## Problem to solve
Send back all the data below, exactly as given.

Saved entries
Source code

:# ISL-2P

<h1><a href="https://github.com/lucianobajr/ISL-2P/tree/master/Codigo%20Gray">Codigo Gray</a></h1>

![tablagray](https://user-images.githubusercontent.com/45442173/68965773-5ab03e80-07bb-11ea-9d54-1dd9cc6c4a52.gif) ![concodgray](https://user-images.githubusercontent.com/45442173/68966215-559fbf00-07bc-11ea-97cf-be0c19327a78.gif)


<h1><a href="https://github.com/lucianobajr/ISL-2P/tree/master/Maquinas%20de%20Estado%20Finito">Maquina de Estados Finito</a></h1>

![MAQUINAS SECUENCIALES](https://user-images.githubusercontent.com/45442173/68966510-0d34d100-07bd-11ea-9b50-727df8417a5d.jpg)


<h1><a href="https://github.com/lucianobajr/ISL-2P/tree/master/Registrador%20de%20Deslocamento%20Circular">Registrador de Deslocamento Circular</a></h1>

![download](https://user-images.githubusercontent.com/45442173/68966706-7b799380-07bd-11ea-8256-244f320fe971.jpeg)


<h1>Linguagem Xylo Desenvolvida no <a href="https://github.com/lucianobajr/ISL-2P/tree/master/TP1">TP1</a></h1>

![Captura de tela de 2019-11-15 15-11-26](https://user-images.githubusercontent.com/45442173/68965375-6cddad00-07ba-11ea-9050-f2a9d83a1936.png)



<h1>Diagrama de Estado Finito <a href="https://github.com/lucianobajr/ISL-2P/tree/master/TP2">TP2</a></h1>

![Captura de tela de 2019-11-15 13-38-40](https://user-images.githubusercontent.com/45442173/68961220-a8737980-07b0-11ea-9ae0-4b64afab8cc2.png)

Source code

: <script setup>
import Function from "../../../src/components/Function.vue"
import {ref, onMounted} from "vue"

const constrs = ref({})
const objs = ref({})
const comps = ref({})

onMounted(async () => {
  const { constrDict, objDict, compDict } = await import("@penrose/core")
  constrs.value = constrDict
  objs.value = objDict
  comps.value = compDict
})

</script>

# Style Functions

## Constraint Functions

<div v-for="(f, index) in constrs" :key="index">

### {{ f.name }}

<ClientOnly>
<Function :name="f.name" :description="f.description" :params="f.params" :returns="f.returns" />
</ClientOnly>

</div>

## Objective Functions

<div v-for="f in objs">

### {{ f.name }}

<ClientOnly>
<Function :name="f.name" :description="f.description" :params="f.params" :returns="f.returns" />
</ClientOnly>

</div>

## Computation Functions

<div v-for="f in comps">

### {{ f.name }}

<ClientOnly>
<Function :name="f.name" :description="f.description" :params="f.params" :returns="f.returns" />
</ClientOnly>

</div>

## Answer section
Source code

:# ISL-2P

<h1><a href="https://github.com/lucianobajr/ISL-2P/tree/master/Codigo%20Gray">Codigo Gray</a></h1>

![tablagray](https://user-images.githubusercontent.com/45442173/68965773-5ab03e80-07bb-11ea-9d54-1dd9cc6c4a52.gif) ![concodgray](https://user-images.githubusercontent.com/45442173/68966215-559fbf00-07bc-11ea-97cf-be0c19327a78.gif)


<h1><a href="https://github.com/lucianobajr/ISL-2P/tree/master/Maquinas%20de%20Estado%20Finito">Maquina de Estados Finito</a></h1>

![MAQUINAS SECUENCIALES](https://user-images.githubusercontent.com/45442173/68966510-0d34d100-07bd-11ea-9b50-727df8417a5d.jpg)


<h1><a href="https://github.com/lucianobajr/ISL-2P/tree/master/Registrador%20de%20Deslocamento%20Circular">Registrador de Deslocamento Circular</a></h1>

![download](https://user-images.githubusercontent.com/45442173/68966706-7b799380-07bd-11ea-8256-244f320fe971.jpeg)


<h1>Linguagem Xylo Desenvolvida no <a href="https://github.com/lucianobajr/ISL-2P/tree/master/TP1">TP1</a></h1>

![Captura de tela de 2019-11-15 15-11-26](https://user-images.githubusercontent.com/45442173/68965375-6cddad00-07ba-11ea-9050-f2a9d83a1936.png)



<h1>Diagrama de Estado Finito <a href="https://github.com/lucianobajr/ISL-2P/tree/master/TP2">TP2</a></h1>

![Captura de tela de 2019-11-15 13-38-40](https://user-images.githubusercontent.com/45442173/68961220-a8737980-07b0-11ea-9ae0-4b64afab8cc2.png)

Source code

: <script setup>
import Function from "../../../src/components/Function.vue"
import {ref, onMounted} from "vue"

const constrs = ref({})
const objs = ref({})
const comps = ref({})

onMounted(async () => {
  const { constrDict, objDict, compDict } = await import("@penrose/core")
  constrs.value = constrDict
  objs.value = objDict
  comps.value = compDict
})

</script>

# Style Functions

## Constraint Functions

<div v-for="(f, index) in constrs" :key="index">

### {{ f.name }}

<ClientOnly>
<Function :name="f.name" :description="f.description" :params="f.params" :returns="f.returns" />
</ClientOnly>

</div>

## Objective Functions

<div v-for="f in objs">

### {{ f.name }}

<ClientOnly>
<Function :name="f.name" :description="f.description" :params="f.params" :returns="f.returns" />
</ClientOnly>

</div>

## Computation Functions

<div v-for="f in comps">

### {{ f.name }}

<ClientOnly>
<Function :name="f.name" :description="f.description" :params="f.params" :returns="f.returns" />
</ClientOnly>

</div>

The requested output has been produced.